** TEXT follows **

Do you think the D compiler is ready to be called 1.0?

Say yes if D is working great for you and explain what you have done with it.

Say no if D is unusable in its current state, or if there is something about the compiler that really bothers you that should be fixed before 1.0.

I posted this poll out of a general curiousity to see how many out there think D is ready and if not why.

---------------------------------------------------------------------------

Yes.

   My honest opinion, from the little bit I've used D for, is that the D compiler is ready for 1.0. Granted, I'm a little college student who is just trying to learn game programming (and I'm not too far into all the fancy algorithms like the big shots are), so take my opinion with a grain of salt.

   I've never run into any show stopper bugs recently, for a while, and I've used some basic templates, modules, bindings, libs, and the build utility (a BIG selling point for D IMO, especially if you get a graphical frontend for it, will make the newbs very happy, and make makefiles look like a waste of time, allow you to concentrate more on programming, which is D's purpose, increase programmer productivity).

** End of TEXT **
** RECORDS PROVIDED follows **

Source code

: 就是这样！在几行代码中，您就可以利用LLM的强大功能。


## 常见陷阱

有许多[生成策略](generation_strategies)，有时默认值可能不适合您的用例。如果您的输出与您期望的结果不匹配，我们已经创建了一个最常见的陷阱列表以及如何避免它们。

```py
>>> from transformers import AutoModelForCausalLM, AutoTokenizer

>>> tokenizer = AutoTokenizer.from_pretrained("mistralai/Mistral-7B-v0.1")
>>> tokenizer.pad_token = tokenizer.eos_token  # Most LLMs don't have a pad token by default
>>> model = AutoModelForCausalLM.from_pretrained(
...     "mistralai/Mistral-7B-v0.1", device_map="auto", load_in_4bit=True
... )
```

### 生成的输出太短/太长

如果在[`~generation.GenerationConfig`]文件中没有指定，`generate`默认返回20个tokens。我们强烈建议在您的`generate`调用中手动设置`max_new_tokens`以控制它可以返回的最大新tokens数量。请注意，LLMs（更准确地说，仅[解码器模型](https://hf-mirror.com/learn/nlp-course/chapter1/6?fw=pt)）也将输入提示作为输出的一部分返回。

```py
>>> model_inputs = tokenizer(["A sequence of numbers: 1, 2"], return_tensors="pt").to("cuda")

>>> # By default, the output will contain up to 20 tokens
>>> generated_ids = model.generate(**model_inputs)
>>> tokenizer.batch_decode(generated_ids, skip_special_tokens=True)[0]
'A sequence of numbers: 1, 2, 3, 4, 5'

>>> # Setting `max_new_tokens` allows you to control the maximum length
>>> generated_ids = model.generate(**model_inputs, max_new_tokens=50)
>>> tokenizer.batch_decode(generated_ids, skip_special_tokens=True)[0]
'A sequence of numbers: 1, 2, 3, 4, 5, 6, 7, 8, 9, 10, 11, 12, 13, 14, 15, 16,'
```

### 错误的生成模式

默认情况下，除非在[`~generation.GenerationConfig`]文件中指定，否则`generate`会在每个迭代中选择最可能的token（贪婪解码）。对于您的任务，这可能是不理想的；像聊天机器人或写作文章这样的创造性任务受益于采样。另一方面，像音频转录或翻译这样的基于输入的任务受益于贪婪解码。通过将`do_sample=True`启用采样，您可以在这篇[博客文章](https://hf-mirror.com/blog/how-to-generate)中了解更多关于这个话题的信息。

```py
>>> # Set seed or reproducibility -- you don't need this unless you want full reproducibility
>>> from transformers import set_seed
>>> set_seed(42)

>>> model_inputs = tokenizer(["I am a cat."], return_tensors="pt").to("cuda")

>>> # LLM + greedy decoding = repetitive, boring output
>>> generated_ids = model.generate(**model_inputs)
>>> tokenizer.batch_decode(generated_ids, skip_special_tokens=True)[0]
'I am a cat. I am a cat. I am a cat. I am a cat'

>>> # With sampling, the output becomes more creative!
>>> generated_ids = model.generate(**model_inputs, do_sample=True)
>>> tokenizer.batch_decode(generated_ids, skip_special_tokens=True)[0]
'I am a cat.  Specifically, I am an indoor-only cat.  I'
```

** End of RECORDS PROVIDED **

*WHAT TO DO*.
**A.** Rewrite the paragraph of the D compiler poll that begins "I've never run into any show stopper bugs" as a short list that keeps its main facts.
**B.** Answer these questions from the D compiler poll:
(i) Besides saying yes, what should a voter who finds D working well do?
(ii) What led the poster to post the poll?
(iii) What is the student who replied trying to learn?
**C.** Write out the part of the D compiler poll that begins at the words "I posted this" and stops after "increase programmer productivity).".

*SOLUTIONS PER TASK*.
**A.**
- No show-stopper bugs recently.
- Features used: basic templates, modules, bindings, libs and the build utility.
- The build utility is a big selling point for D, especially with a graphical frontend.
- The build utility would please newcomers and make makefiles look like a waste of time.
- It would let programmers concentrate more on programming and increase their productivity, which is D's purpose.

**B.**
(i) Explain what they have done with D.
(ii) General curiosity about how many people think D is ready, and if not, why.
(iii) Game programming.

**C.**
I posted this poll out of a general curiousity to see how many out there think D is ready and if not why.

---------------------------------------------------------------------------

Yes.

   My honest opinion, from the little bit I've used D for, is that the D compiler is ready for 1.0. Granted, I'm a little college student who is just trying to learn game programming (and I'm not too far into all the fancy algorithms like the big shots are), so take my opinion with a grain of salt.

   I've never run into any show stopper bugs recently, for a while, and I've used some basic templates, modules, bindings, libs, and the build utility (a BIG selling point for D IMO, especially if you get a graphical frontend for it, will make the newbs very happy, and make makefiles look like a waste of time, allow you to concentrate more on programming, which is D's purpose, increase programmer productivity).